Kaikoushi K, Nystazaki M, Chatzittofis A, Middleton N, Karanikola N K M
Cyprus University of Technology, School of Health Sciences, Nursing Department, Limassol, Cyprus.
Second Department of Psychiatry, University and General Hospital Attikon, Athens, Greece.
Arch Psychiatr Nurs. 2022 Oct;40:32-42. doi: 10.1016/j.apnu.2022.03.013. Epub 2022 Apr 1.
Studies on the clinical and socio-demographic characteristics of those involuntarily admitted to psychiatric settings could help professionals and researchers to develop effective, targeted interventions, alternative to compulsory psychiatric care.
The association between socio-demographic and clinical characteristics in adults under involuntary hospitalization for psychiatric treatment in the Republic of Cyprus was assessed.
This was a descriptive, cross-sectional and correlational study. Data collection was achieved (December 2016 to February 2018) via a census sampling method. Socio-demographic and clinical data of individuals involuntarily admitted to the reference psychiatric hospital of Cyprus with psychotic symptomatology were recorded.

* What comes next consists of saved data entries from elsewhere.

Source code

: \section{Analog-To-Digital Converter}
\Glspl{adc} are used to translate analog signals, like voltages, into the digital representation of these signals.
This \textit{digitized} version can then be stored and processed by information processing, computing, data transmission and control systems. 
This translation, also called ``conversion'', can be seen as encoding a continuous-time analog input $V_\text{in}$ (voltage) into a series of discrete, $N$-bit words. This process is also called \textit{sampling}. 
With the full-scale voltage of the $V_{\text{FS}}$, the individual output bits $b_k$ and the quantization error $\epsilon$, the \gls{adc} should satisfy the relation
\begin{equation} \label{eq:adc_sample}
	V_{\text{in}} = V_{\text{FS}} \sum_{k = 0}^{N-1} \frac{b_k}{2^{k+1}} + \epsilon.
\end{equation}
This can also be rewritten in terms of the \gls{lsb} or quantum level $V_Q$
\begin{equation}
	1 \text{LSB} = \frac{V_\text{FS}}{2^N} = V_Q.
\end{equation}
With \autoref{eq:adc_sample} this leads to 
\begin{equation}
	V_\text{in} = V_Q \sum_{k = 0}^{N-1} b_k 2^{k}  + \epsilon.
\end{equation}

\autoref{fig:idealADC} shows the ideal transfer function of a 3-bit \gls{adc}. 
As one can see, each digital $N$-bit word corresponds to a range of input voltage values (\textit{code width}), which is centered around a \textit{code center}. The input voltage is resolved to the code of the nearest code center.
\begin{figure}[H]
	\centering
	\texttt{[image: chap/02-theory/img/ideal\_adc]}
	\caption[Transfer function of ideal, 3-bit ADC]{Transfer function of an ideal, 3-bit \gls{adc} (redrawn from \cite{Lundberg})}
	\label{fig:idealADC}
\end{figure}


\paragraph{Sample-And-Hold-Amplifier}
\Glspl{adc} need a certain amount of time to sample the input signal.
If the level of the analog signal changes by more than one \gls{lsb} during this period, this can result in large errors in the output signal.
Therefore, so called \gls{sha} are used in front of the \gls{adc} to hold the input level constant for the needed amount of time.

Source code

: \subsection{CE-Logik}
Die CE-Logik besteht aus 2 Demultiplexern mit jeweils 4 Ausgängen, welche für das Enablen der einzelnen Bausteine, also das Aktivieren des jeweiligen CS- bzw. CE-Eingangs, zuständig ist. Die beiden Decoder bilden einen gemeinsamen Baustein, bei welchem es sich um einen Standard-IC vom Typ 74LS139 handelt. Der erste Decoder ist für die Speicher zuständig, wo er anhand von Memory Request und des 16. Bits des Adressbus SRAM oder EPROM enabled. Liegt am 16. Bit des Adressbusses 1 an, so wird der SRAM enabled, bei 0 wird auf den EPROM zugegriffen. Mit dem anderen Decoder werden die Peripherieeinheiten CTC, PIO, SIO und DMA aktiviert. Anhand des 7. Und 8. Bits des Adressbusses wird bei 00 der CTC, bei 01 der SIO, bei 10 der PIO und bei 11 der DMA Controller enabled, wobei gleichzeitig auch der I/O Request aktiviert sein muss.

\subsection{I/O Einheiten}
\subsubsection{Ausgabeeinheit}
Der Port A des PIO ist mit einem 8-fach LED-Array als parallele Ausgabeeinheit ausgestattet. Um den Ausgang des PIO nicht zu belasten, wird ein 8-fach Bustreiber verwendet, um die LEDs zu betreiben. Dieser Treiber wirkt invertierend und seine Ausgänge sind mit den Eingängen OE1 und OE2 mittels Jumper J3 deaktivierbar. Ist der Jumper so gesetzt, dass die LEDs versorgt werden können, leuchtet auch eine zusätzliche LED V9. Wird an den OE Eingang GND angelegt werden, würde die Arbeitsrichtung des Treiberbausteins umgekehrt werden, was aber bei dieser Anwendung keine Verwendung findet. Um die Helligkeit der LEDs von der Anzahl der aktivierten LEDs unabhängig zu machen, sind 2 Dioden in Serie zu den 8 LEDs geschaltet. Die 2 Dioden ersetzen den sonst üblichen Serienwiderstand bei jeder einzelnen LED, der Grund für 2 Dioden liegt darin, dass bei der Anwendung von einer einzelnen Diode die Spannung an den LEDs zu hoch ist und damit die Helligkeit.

The sample encompassed 144 females and 262 males. The most frequent diagnosis was schizophrenia or a relevant psychotic disorder (72.9%). The most frequent cause of admission was "Disorganized behaviour" along with non-adherence to pharmacotherapy (53.7%). Approximately 42.8% of the participants confirmed positive substance use history, which was more frequently reported in males than in females (88.5% vs. 11.5%, respectively, p < 0.001). Additionally, males were more frequently admitted due to Disorganized behaviour with substance use compared to females (31.3% vs. 4.9%, respectively, p < 0.001), while females were more frequently admitted due to d"Disorganized behaviour with non-adherence to pharmacotherapy (70.1% vs. 44.7%, respectively, p < 0.001). Also, males were more frequently involuntarily hospitalized due to suicidal/self-harming behaviour compared to females (12.2% vs. 5.6%, respectively, p = 0.031).
Gender differences were noted in relation to clinical characteristics of the participants, highlighting the need for gender-specific interventions to decrease compulsory psychiatric care, including enhancement of adherence to therapy.
对非自愿入住精神科机构者的临床及社会人口学特征进行研究,有助于专业人员和研究人员制定有效的针对性干预措施,以替代强制性精神科护理。
评估塞浦路斯共和国非自愿住院接受精神科治疗的成年人的社会人口学特征与临床特征之间的关联。
这是一项描述性、横断面相关性研究。(2016年12月至2018年2月)通过普查抽样方法收集数据。记录了非自愿入住塞浦路斯参考精神科医院且有精神病症状者的社会人口学和临床数据。
样本包括144名女性和262名男性。最常见的诊断是精神分裂症或相关精神病性障碍(72.9%)。最常见的入院原因是“行为紊乱”以及不依从药物治疗(53.7%)。约42.8%的参与者确认有药物使用史阳性,男性报告的频率高于女性(分别为88.5%和11.5%,p<0.001)。此外,与女性相比,男性因伴有药物使用的行为紊乱而入院的频率更高(分别为31.3%和4.9%,p<0.001),而女性因伴有不依从药物治疗的行为紊乱而入院的频率更高(分别为70.1%和44.7%,p<0.001)。同样,与女性相比,男性因自杀/自伤行为非自愿住院的频率更高(分别为12.2%和5.6%,p=0.031)。
在参与者的临床特征方面存在性别差异,这突出表明需要采取针对性别的干预措施以减少强制性精神科护理,包括加强治疗依从性。